Skoro Pałac Kultury i Nauki to chory sen pijanego cukiernika, architekci odpowiedzialni za powstanie ślepych kuchni jak najszybciej powinni zgłosić się do AA lub po prostu – zmienić dealera. Oczywiście, na upartego – przy dużej dozie zapału i cierpliwości w załatwianiu stricte urzędniczych spraw, możemy pozyskać zgodę na utworzenie (wbrew pierwotnej myśli konstruktora) dodatkowego okna. O ile oczywiście – szczęście nam sprzyja, a sama kuchnia nie znajduje się w środku bloku. Zawsze jednak pozostaje nam inwencja twórcza i kreatywność. Bo w remoncie małej, ślepej kuchni chodzi głównie o jej rozświetlenie. Dlatego też świetnie sprawdzą się w tym wypadku jasne, pastelowe kolory i takie też meble, kuchenne blaty i akcesoria.

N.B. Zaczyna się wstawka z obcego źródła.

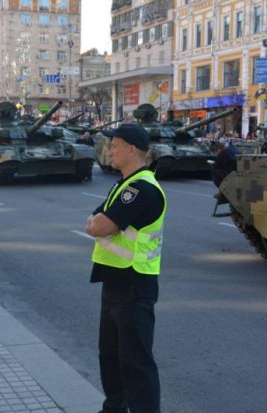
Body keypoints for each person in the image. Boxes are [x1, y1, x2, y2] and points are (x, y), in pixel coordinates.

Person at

Najlepsze będą połyskujące materiały w których odbijać się będzie sztuczne światło. To efekt podobny do tego, jakie daje duże lustro zamontowane w niewielkiej łazience – powiększa optycznie mikroskopijne wnętrze i sprawia, że staje się ono mniej klaustrofobiczne. A jeśli urzędnicy nie zgodzą się na przebicie okna na świat – może uda się wywalczyć możliwość zburzenia ściany działowej tak, by połączyć ślepą kuchnię z resztą mieszkania. Powstanie w ten sposób salon z aneksem, który rozłoży przed nami szeroki wachlarz aranżacyjnych możliwości. Kiedy jednak kuchnię z salonem dzieli ściana nośna, której nijak nie da się wyburzyć – warto przemyśleć zastosowanie świetlików. Luksfery produkowane są w wielu formach i kolorach, a oprócz utylitarnej funkcji – świetnie sprawdzają się w roli niekonwencjonalnej dekoracji.